Great Plains Studies, Center for

 

Date of this Version

Winter 2001

Citation

Great Plains Quarterly Vol. 21, No. 1, Winter 2001, pp. 88-89.

Comments

Copyright 2001 by the Center for Great Plains Studies, University of Nebraska-Lincoln

Abstract

Between 1951 and 1989, the Rocky Flats nuclear weapons plant northwest of Denver processed more than a hundred and fifty tons of plutonium while manufacturing more than 70,000 nuclear bombs as part of America's Cold War nuclear deterrence policy. In the name of national security, the bomb factory also provided good blue-collar jobs to more than 23,000 people during its operation and contributed millions of dollars to the Colorado economy. But at what cost? As author Len Ackland clearly suggests, Rocky Flats also created extremely unsafe working conditions for many of its employees and caused billion dollar damage to the environment.

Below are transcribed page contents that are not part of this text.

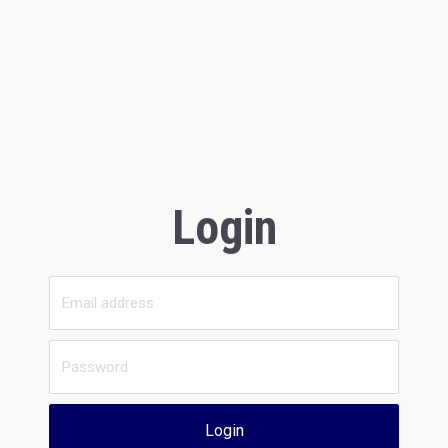
Login
Login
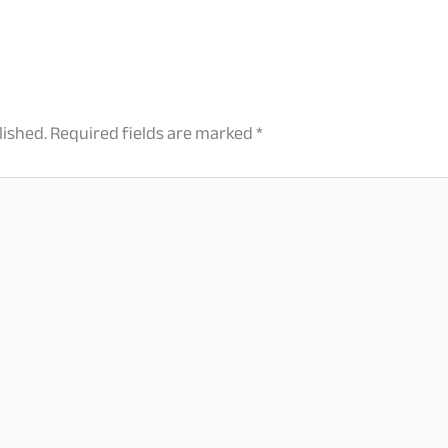
lished.
Required fields are marked
*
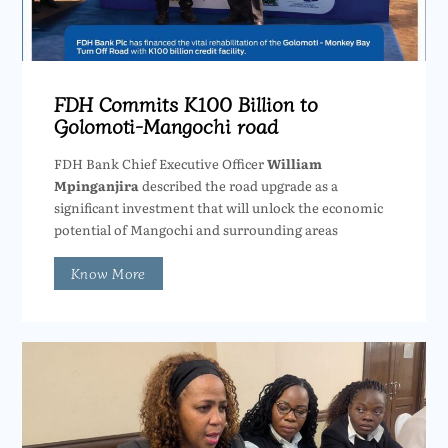
FDH Commits K100 Billion to
Golomoti-Mangochi road
FDH Bank Chief Executive Officer
William
Mpinganjira
described the road upgrade as a
significant investment that will unlock the economic
potential of Mangochi and surrounding areas
Know More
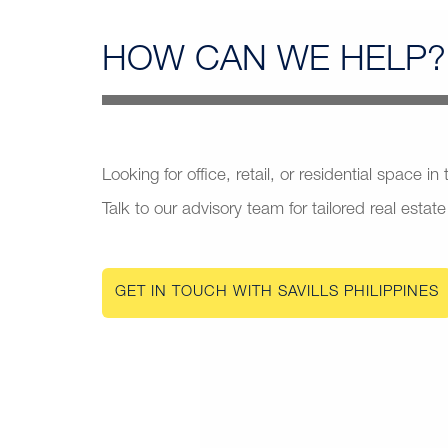
HOW CAN
WE HELP?
Looking for office, retail, or residential space in
Talk to our advisory team for tailored real estate
GET IN TOUCH WITH SAVILLS PHILIPPINES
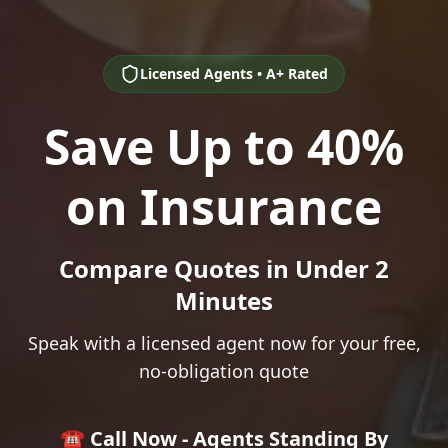
Licensed Agents • A+ Rated
Save Up to 40%
on Insurance
Compare Quotes in Under 2
Minutes
Speak with a licensed agent now for your free,
no-obligation quote
☎️ Call Now - Agents Standing By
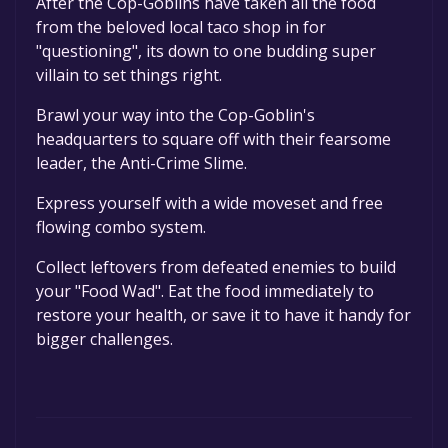
After the Cop-Goblins have taken all the food
permanently yours.
from the beloved local taco shop in for
"questioning", its down to one budding super
villain to set things right.
Brawl your way into the Cop-Goblin's
headquarters to square off with their fearsome
leader, the Anti-Crime Slime.
Express yourself with a wide moveset and free
flowing combo system.
Collect leftovers from defeated enemies to build
your "Food Wad". Eat the food immediately to
restore your health, or save it to have it handy for
bigger challenges.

Further, the mismanagement of the plant by both the government and its contractors not only endangered the citizens of nearby Denver during several potentially catastrophic accidents but undermined the very democracy that the plant's operation was supposed to be protecting.

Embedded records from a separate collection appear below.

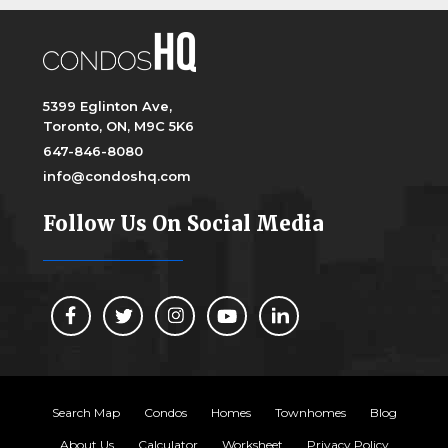
5399 Eglinton Ave,
Toronto, ON, M9C 5K6
647-846-8080
info@condoshq.com
Follow Us On Social Media
Search Map
Condos
Homes
Townhomes
Blog
About Us
Calculator
Worksheet
Privacy Policy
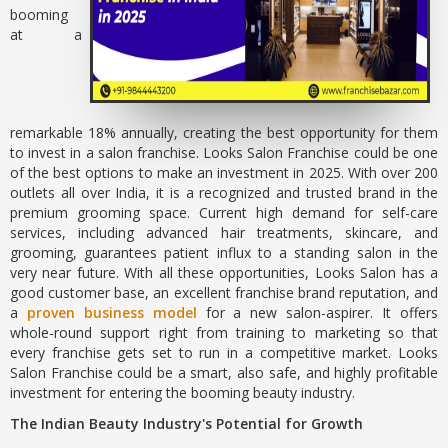
booming
at a
remarkable 18% annually, creating the best opportunity for them
to invest in a salon franchise. Looks Salon Franchise could be one
of the best options to make an investment in 2025. With over 200
outlets all over India, it is a recognized and trusted brand in the
premium grooming space. Current high demand for self-care
services, including advanced hair treatments, skincare, and
grooming, guarantees patient influx to a standing salon in the
very near future. With all these opportunities, Looks Salon has a
good customer base, an excellent franchise brand reputation, and
a
proven business model
for a new salon-aspirer. It offers
whole-round support right from training to marketing so that
every franchise gets set to run in a competitive market. Looks
Salon Franchise could be a smart, also safe, and highly profitable
investment for entering the booming beauty industry.
The Indian Beauty Industry's Potential for Growth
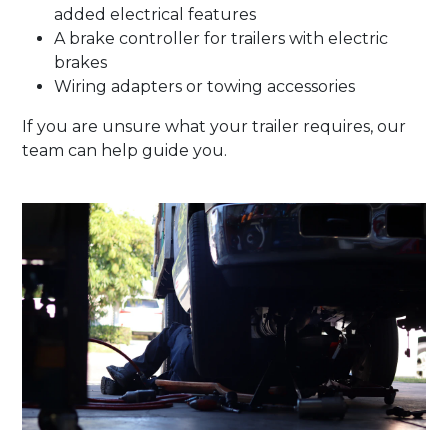
added electrical features
A brake controller for trailers with electric
brakes
Wiring adapters or towing accessories
If you are unsure what your trailer requires, our
team can help guide you.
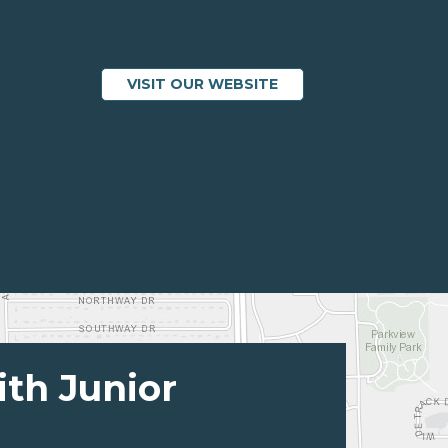
VISIT OUR WEBSITE
ith Junior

Making a Killing begins with a brief history of the area from its homestead days to the creation of the factory in 1951. It explains the Cold War context that created the need for the plutonium processing plant and shows how Colorado's leaders worked to get the plant sited there. The book then details the plant's day-to- day operation, its safety problems, labor force, and waste products. The study's watershed is clearly the Mother's Day fire of 1969, a narrowly-averted potentially Chernobyl-level disaster. Afterward, increasing environmental monitoring combined with the growing anti-nuclear movement to change the public image of Rocky Flats from a top-secret representation of national security to a symbol of corruption, war, and environmental devastation. This transformation climaxed with the unprecedented 1989 raid by members of the Federal Bureau of Investigation and the Environmental Protection Agency searching for Department of Energy documents showing wrongdoing. The effects of this inter-government raid converged with the simultaneous end of the Cold War to close Rocky Flats and begin a billion dollar clean-up.

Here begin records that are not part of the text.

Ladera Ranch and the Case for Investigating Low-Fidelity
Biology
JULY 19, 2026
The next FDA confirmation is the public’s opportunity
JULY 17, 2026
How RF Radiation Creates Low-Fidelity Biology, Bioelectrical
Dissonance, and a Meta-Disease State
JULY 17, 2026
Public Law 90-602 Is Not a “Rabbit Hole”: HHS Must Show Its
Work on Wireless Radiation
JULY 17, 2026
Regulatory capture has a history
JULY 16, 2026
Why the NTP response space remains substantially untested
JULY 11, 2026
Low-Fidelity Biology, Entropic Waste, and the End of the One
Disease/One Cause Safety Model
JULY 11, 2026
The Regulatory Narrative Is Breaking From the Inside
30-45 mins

Making a Killing is a model for making sense of the Cold War Atomic West. It combines personal stories, excellent Cold War historical context, simplified technical explanations of complicated nuclear science, labor history, and corporate history into a compelling narrative. For Great Plains readers, seemingly removed from the Nuclear West except for the Pantex plant near Amarillo, Texas, this book should raise questions about how the nearby nuclear missile ranges, nuclear power plants, or possible radioactive waste dumps are being managed. Thus, Making a Killing should find its place not only alongside other recent atomic histories, but also next to the best books on understanding the American West of the last half-century.